2016 World Health Organization (WHO) recommended diagnostic criteria for chronic myelomonocytic leukemia (CMML)

  1. Presence of persistent (>3 months) peripheral blood monocytosis > 1 x109/L, with monocytes constituting ≥10% of the white blood cell count differential.

  2. Not meeting WHO criteria for BCR-ABL1 driven chronic myeloid leukemia, essential thrombocythemia, polycythemia vera or primary myelofibrosis*.

  3. No evidence for PDGFRA or PDGFRB rearrangements, and the absence of FGFR1 rearrangements or the PCM1-JAK2 fusion in the context of concomitant eosinophilia**.

  4. < 20% blasts/blasts equivalent (promonocytes, monoblasts and myeloblasts) in the peripheral blood and bone marrow.

  5. Dysplasia in one or more myeloid cell lineages. If myelodysplasia is absent or minimal, the diagnosis of CMML may still be made if the other requirements are met and (see point 6)

  6. An acquired clonal cytogenetic or molecular genetic abnormality (TET2, ASXL1, SRSF2 and SETBP1) is present in hemopoietic cells***.

*

Myeloproliferative neoplasms (MPN) such as primary myelofibrosis and polycythemia vera can present with concurrent monocytosis. A previous documented history of MPN excludes a diagnosis of CMML. In addition, the presence of MPN like features in the bone marrow, or the presence of MPN-associated driver mutations, especially MPL and CALR make the diagnosis of CMML unlikely.

**

PDGFRA abnormalities most often involve the cryptic CHIC2 deletion at chromosome 4q12, resulting in the FIP1L1-PDGFRA fusion, commonly associated with peripheral blood eosinophilia and increased bone marrow mast cells.

PDGFRB abnormalities most often involve the ETV6-PDGFRB gene fusion with ~25 additional reported partners.

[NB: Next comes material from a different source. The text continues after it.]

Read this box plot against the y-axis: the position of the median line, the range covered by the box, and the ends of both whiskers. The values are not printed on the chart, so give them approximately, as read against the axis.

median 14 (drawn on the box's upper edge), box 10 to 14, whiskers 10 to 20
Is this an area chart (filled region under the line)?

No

This fusion is associated with peripheral blood monocytosis and concomitant eosinophilia.

FGFR1 rearrangements often result in an aggressive stem cell leukemia/lymphoma syndrome characterized by MPN, eosinophilia and the development of T cell-acute lymphoblastic leukemia (ALL).

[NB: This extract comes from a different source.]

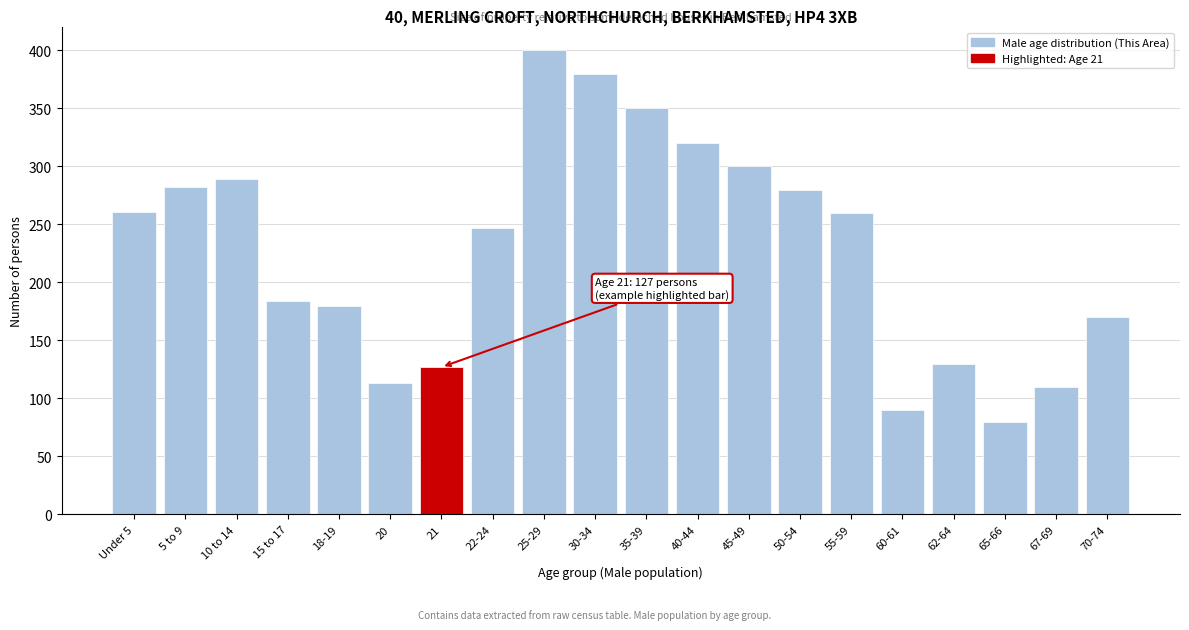

At which category does the chart reach its peak across all series?

25-29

The PCM1-JAK2 fusion usually results in eosinophilia with T-ALL or B-ALL.

***

While gene mutations involving TET2 (~60%), SRSF2 (~50%), ASXL1 (~40%) and SETBP1 (~15%) are common in CMML, they are not specific for the disease. TET2 and ASXL1 mutations can also be detected in patients with normal blood counts as a part of age related clonal hematopoiesis (clonal hematopoiesis of indeterminate potential).